Bill Ozard became one of Nova Scotia's best-known radio and television broadcasters. He later unwittingly ran afoul of British Columbia's Social Credit government.
Special to The Globe and Mail
December 27, 2011
Bill Ozard began working for the B.C. tourism ministry on a February morning in 1978. Less than two hours later, he was fired.
The sacking generated newspaper headlines, tough questions in the Legislature, and, eventually, an out-of-court settlement.
The incident was an inconvenience for Ozard and an embarrassment to the province’s Social Credit government.
The dispute was all the more remarkable for having been caused by a classified advertisement placed by Ozard expressing his gratitude for the job.
Ozard, who has died, aged 73, had a long career as a broadcaster in Victoria and Halifax, where he was a familiar figure as a hotline host, election-night commentator, and contributor to the annual Christmas Daddies Telethon.
William Wakefield Ozard was born in Victoria on Feb. 2, 1938, to Evelyn Royal Georgina Bonavia and William Charles Ozard, a school teacher.
Ozard’s introduction to radio came as a student at Victoria College, where he studied English and history. A radio club formed on campus in 1955 and Ozard was a founding member as one of the “top college disc jockeys” who hit the airwaves each school day at noon. The studio was in a gardener’s hut where they spun records and read the news to students in the nearby cafeteria. The broadcast day for CJVC that debut year ended promptly at 1:25 p.m., so students could return to class.
Ozard found work at radio stations CJVI and CKDA in his hometown before leaving to take a post in Halifax with CJCH in 1960. He soon became one of the best-known broadcasters in Nova Scotia, hosting a hotline radio program and anchoring election night coverage on the sister television station launched the year after he moved east.
For four years, he hosted Phone Forum, a popular radio call-in show.

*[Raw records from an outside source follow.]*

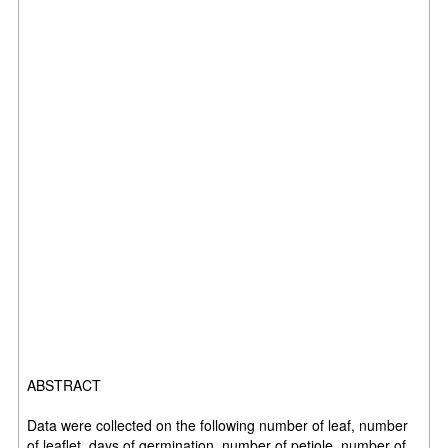
ABSTRACT
Data were collected on the following number of leaf, number
of leaflet, days of germination, number of petiole, number of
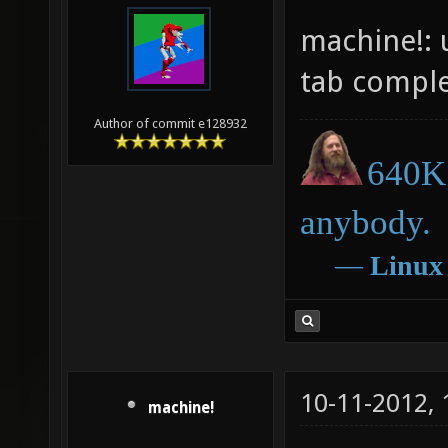
machine!: 
tab comple
Author of commit e128932
640K 
anybody.
―
Linux
10-11-2012,
machine!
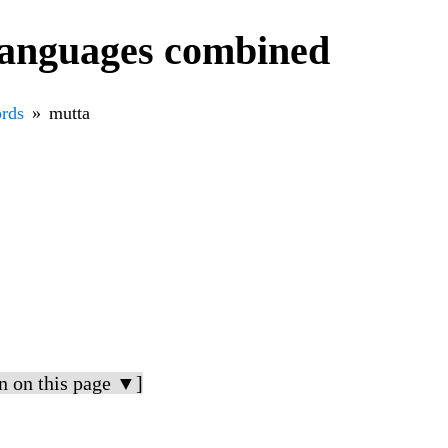
languages combined
rds
mutta
n on this page ▼]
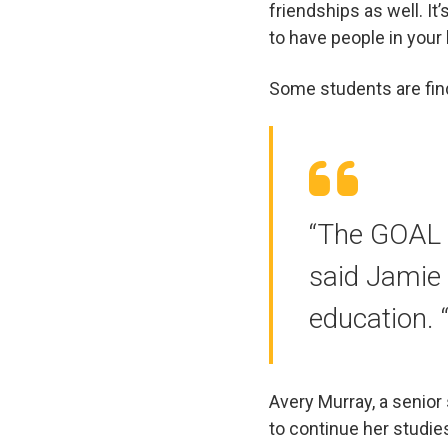
friendships as well. It
to have people in your l
Some students are find
“The GOAL 
said Jamie 
education. “
Avery Murray, a senio
to continue her studie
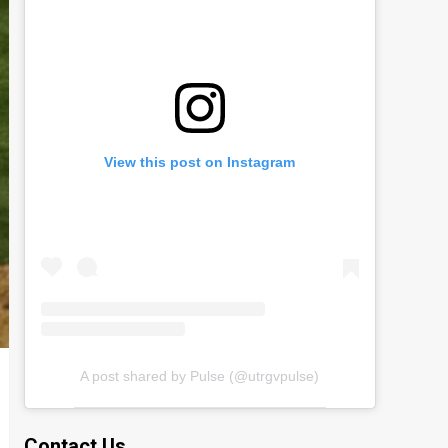
View this post on Instagram
A post shared by Pulse (@utrgvpulse)
Contact Us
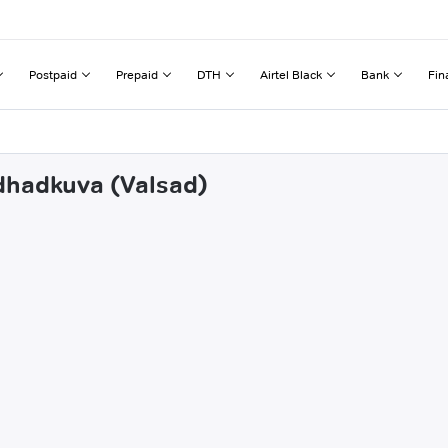
Postpaid
Prepaid
DTH
Airtel Black
Bank
Fin
odhadkuva (Valsad)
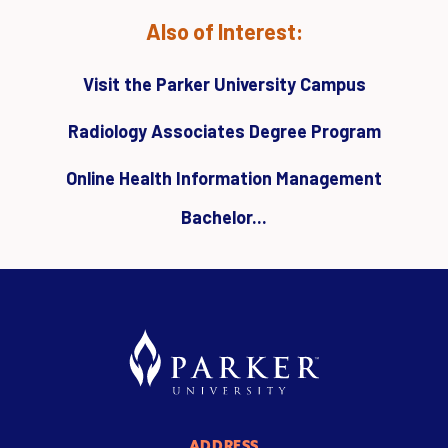
Also of Interest:
Visit the Parker University Campus
Radiology Associates Degree Program
Online Health Information Management
Bachelor...
ADDRESS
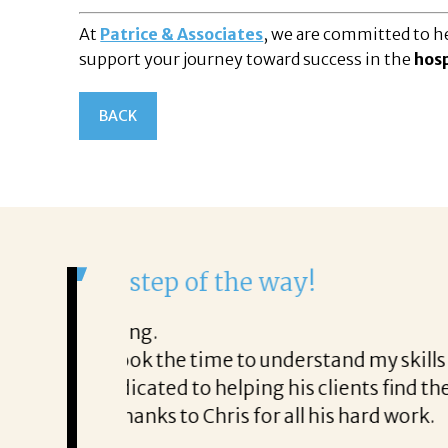
At
Patrice & Associates
, we are committed to he
support your journey toward success in the
hosp
BACK
It was a delight to work wi
From the first phone call through th
honest about
She offered helpful tips along the 
It was a delight to work with Corina
Thank you!
Mary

A photograph from this era shows him in the studio, a headset covering his ears, dark-framed glasses on his face, a cigarette smoking in his raised left hand.
A successful hotline show needs “a true dialogue, richly laced with controversy and opinion,” Ozard wrote. “The hosts must take stands on issues, they must be crusaders.” One of his show’s successful campaigns led to an inquiry into conditions at a mental hospital at Cole Harbour.
He left radio briefly in 1969 to become a publicist for the Scotia Square development in downtown Halifax, only to soon after return to CJCH as station manager.
In his 1999 book, Not Guilty: The Trial of Gerald Regan, the journalist Stephen Kimber tells a story about how an exposé on vote buying in Regan’s constituency got killed. The radio station’s owners were seeking to purchase a television station and feared upsetting a powerful Nova Scotia Liberal. It fell to Ozard to break the news to reporters and it was a sign of his management style that he allowed them to angrily express their dissatisfaction.
In the 1974 federal election, Ozard challenged longtime Progressive Conservative incumbent Bob McCleave in Halifax-East Hants. The broadcaster increased the Liberal share of the vote, but he still finished a distant second.
The defeated candidate took a position as director of special promotions in the Nova Scotia tourism ministry, later becoming deputy minister.
It was with those qualifications that he was hired by the British Columbia government as a $2,035-per-month supervisor of travel marketing. He rented an apartment in Victoria and placed a classified advertisement in the local newspaper expressing his gratitude.
“Three months ago, I decided to return to Victoria after a 17-year absence,” he wrote in the advertisement. “God’s blessings are many.”
He thanked 13 people by name, including tourism minister Grace McCarthy and her deputy.
When he reported to work he was told his tiny advertisement created the impression his had been a patronage hire.
“I never dreamed there could possibly be any adverse comment on a thank-you note,” he said.
Ozard was dismissed after about 90 minutes. Reporters were told he had not passed his probationary period, the same excuse offered in the Legislature when the matter was raised by the opposition New Democrats.
Ozard filed a writ of summons in the B.C. Supreme Court to determine whether he remained in the ministry’s employ and, if so, to order his salary be paid. The matter was settled out of court with McCarthy telling the Legislature the bureaucrat had received $4,300.
He wound up with a similar job in neighbouring Alberta where for several years he promoted travel within that province.
Ozard was diagnosed with colorectal cancer five years ago. He died from the disease, or, as his family stated in a paid obituary notice, “signed off the air,” on Nov. 25 at Bedford, N.S. He leaves a son, four daughters, three grandsons, and a sister.
Bill Ozard checks an avalanche of mail at CJCH in Halifax, circa 1961.